Receita para gerar um Homem Medíocre:


Primeiro coloque o Homem em fogo brando, para que não sinta esquentar e se acomode calmamente. Adicione então uma cidade suja e mesquinha com aroma artificial de poesia, misture e quando começar a ficar homogêneo ponha uma porção pequena de algum objetivo nobre. Tampe e deixe que o Homem, a cidade com aroma artificial e o falso objetivo comecem a criar uma espécie de massa. Neste momento tire do fogo para que esfrie e enquanto isso vamos ao recheio.

Para essa parte da receita é importantíssimo que os ingredientes sejam compostos de sentimentos que pareçam reais, como por exemplo: A busca pela verdade, a tentativa de ser bom, a manutenção dos sonhos, a ideia da ética, a curiosidade, o afeto. Cada sentimento deste será responsável pelo “aroma artificial de Homem Bom”, essencial para o sucesso da receita! Vale ressaltar que NEM UM DESTES SENTIMENTOS PODEM SER REAIS, o ideal é que sejam artificiais e de preferência meramente copiados de um Homem Sábio. Isto irá conferir ao nosso recheio uma confiabilidade necessária para a criação do Homem Medíocre.

Bem, com todos estes (falsos) ingredientes à mão, devemos deixar que cozinhem em “banho maria” até que percam todas as características verdadeiras e virem uma mera sombra do que representam, depois devemos refogar tudo em uma boca untada de eloquência, 200 gramas de preguiça, três colheres de medo e um tablete de complacência, reforçando assim o sabor da confiabilidade e finalizando o nosso recheio!

Agora voltemos para a massa do nosso Homem Medíocre. É normal que a massa menos quente comece a endurecer(embrutecer), para deixá-la no ponto certo coloque algumas pitadas de pressão social que ela logo volta a ficar flexível. Antes de enrijecer novamente divida a massa em várias fôrmas: Trabalho, Família, Sonhos, Amigos, Projetos, Amor, isso evitará que ela endureça. Em cada uma das partes coloque nosso recheio de “Sombra de Homem Sábio”.

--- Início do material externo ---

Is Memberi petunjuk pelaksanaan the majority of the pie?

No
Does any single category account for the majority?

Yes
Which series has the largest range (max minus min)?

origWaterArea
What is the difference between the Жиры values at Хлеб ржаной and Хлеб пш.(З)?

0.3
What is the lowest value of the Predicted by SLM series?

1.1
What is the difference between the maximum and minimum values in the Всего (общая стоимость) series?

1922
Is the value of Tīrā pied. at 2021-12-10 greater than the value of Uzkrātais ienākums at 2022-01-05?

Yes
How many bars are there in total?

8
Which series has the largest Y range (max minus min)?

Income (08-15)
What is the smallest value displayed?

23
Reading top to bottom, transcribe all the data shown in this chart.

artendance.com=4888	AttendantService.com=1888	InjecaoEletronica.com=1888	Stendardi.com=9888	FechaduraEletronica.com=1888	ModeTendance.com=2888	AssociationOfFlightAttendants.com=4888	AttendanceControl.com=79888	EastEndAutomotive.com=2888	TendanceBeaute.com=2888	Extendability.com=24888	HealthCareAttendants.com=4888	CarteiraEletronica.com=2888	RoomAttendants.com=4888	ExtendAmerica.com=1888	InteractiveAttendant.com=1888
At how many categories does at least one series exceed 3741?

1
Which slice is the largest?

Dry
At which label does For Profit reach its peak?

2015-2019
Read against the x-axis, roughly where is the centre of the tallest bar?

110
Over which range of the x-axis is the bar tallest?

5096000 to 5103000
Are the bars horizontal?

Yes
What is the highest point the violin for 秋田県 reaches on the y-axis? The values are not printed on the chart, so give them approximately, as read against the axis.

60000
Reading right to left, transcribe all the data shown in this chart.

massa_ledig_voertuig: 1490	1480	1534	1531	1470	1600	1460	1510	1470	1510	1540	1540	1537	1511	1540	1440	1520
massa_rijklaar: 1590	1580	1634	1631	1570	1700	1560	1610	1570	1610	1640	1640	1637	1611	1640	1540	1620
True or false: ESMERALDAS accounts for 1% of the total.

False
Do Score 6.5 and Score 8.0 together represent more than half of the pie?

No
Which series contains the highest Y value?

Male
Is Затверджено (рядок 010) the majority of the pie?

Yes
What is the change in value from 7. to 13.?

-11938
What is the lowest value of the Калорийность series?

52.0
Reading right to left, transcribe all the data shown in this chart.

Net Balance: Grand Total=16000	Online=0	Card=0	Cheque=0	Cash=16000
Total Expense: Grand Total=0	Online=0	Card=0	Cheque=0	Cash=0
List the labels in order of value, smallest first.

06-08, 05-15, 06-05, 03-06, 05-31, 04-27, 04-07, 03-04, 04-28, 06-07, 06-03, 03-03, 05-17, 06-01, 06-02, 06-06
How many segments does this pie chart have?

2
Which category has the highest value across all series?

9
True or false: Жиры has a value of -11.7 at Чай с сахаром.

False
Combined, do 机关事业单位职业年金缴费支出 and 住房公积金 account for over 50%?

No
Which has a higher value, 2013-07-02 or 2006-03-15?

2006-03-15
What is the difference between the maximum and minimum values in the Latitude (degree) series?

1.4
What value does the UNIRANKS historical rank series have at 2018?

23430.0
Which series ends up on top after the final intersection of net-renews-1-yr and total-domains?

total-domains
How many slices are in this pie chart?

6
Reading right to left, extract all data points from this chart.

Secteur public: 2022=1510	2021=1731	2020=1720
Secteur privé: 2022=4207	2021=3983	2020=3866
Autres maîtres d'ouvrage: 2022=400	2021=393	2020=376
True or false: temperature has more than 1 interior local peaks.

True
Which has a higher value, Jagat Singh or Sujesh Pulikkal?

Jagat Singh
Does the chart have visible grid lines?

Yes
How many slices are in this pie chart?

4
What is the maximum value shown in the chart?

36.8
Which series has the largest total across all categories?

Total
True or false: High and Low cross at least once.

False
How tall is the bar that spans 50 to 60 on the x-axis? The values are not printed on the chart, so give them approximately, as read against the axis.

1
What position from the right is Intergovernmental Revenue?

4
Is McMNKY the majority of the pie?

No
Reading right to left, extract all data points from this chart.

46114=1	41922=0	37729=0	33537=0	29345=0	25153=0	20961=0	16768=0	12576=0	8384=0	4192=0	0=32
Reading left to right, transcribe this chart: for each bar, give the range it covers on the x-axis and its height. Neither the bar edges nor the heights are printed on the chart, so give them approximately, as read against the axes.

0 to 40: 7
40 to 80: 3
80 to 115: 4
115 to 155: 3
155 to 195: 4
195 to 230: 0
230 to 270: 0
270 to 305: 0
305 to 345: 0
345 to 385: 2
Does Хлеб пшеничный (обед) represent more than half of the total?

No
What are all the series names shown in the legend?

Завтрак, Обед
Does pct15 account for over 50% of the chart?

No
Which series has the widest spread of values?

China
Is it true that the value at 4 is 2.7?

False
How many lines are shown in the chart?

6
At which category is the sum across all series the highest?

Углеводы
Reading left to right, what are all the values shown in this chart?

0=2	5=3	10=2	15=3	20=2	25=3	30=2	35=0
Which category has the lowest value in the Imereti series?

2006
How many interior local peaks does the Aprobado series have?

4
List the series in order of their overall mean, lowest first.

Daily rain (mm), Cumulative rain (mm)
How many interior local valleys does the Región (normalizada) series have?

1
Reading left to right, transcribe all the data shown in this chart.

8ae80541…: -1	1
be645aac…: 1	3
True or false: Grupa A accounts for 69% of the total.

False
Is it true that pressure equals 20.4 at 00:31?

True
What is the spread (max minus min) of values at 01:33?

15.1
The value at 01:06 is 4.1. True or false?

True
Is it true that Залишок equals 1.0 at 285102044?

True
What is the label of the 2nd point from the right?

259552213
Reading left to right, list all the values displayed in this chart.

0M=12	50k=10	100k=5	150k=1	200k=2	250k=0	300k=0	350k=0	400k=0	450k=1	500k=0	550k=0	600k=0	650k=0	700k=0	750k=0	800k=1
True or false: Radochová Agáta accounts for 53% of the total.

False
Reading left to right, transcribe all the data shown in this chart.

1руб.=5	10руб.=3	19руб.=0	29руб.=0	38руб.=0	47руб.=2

Leve tudo ao forno das responsabilidades mesquinhas e deixe que doure. O ideal é que fique no fogo por uns 6 a 8 anos, depois pode deixar esfriar a vontade. Sirva sem acompanhamento e com uma bebida refinada, que possua status social.

Tempo: 9 a 10 anos.
Porções: 6 (Trabalho, Família, Sonhos, Amigos, Projetos, Amor).